Pour sortir durablement de cette crise, Denis Mukwege appelle à la tenue d’une Conférence internationale pour la paix en RDC, avec pour mission de :
Revitaliser l’Accord-Cadre d’Addis-Abeba et renforcer ses mécanismes de suivi avec l’implication active de la communauté internationale ; Faciliter un dialogue inclusif intégrant toutes les parties prenantes : le gouvernement congolais, les groupes armés, la société civile et les acteurs politiques, dans un cadre concerté et légitime ; Mettre en œuvre une feuille de route cohérente, définissant des engagements concrets aux niveaux national, régional et international ;
Mobiliser des ressources financières et diplomatiques pour assurer une stabilité durable dans la région des Grands Lacs.
Cette Conférence devra être soutenue par les co-garants de l’Accord-Cadre d’Addis-Abeba, notamment l’ONU, l’Union Africaine et d’autres partenaires stratégiques de la RDC.
Avant toute négociation, Denis Mukwege juge qu’il est impératif que la résolution 2773 du Conseil de Sécurité de l’ONU soit appliquée dans son intégralité. Celle-ci exige : Un cessez-le-feu immédiat et inconditionnel ; Le retrait total et sans condition des forces rwandaises et du M23 des zones occupées ; Un engagement international fort pour faire respecter ces décisions.
Pour lui, dialoguer sous la menace des armes reviendrait à institutionnaliser la loi du plus fort et à légitimer l’occupation illégale du territoire congolais. L’histoire récente nous a déjà enseigné que négocier sans garanties solides conduit inévitablement à des compromissions dangereuses pour la souveraineté nationale.
Pour Denis Mukwege les négociations directes ne devraient intervenir qu’après la consolidation d’un cadre international robuste, garantissant le respect de l’intégrité territoriale de la RDC et un dialogue équilibré. Dans cet esprit, il salue les efforts du Président angolais João Lourenço en tant que médiateur, tout en rappelant que toute initiative de paix doit s’inscrire dans les principes fondamentaux de l’Union Africaine.

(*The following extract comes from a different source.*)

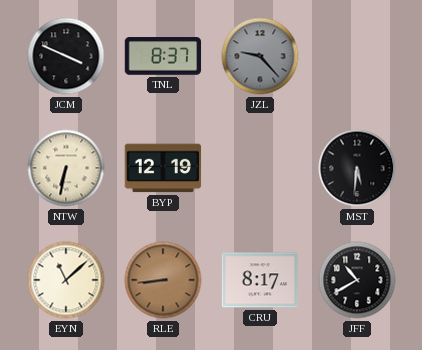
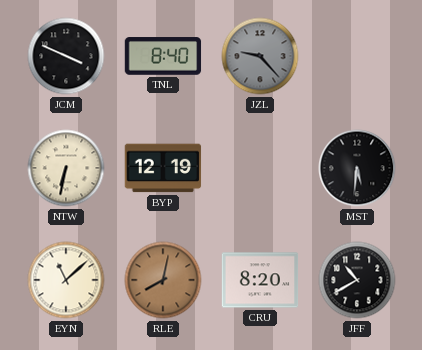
TNL: 8:37 -> 8:40
RLE: 8:44 -> 8:02
CRU: 8:17 -> 8:20
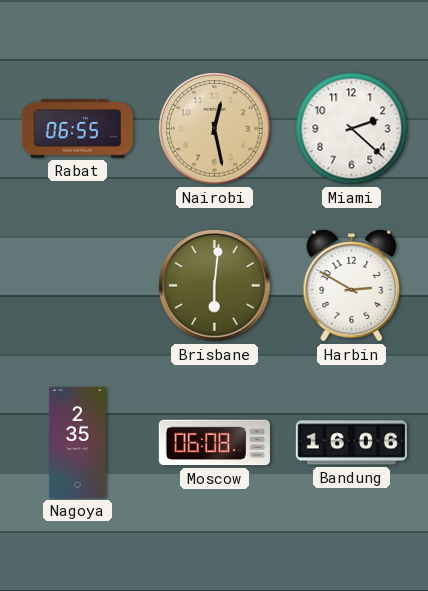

À travers cette démarche, Denis Mukwege exhorte les décideurs congolais et internationaux à éviter les erreurs du passé, qui ont souvent sacrifié les intérêts du peuple congolais sur l’autel de solutions précipitées. La paix durable en RDC ne pourra être garantie qu’à travers un processus transparent, inclusif et fondé sur des principes clairs de souveraineté et de justice.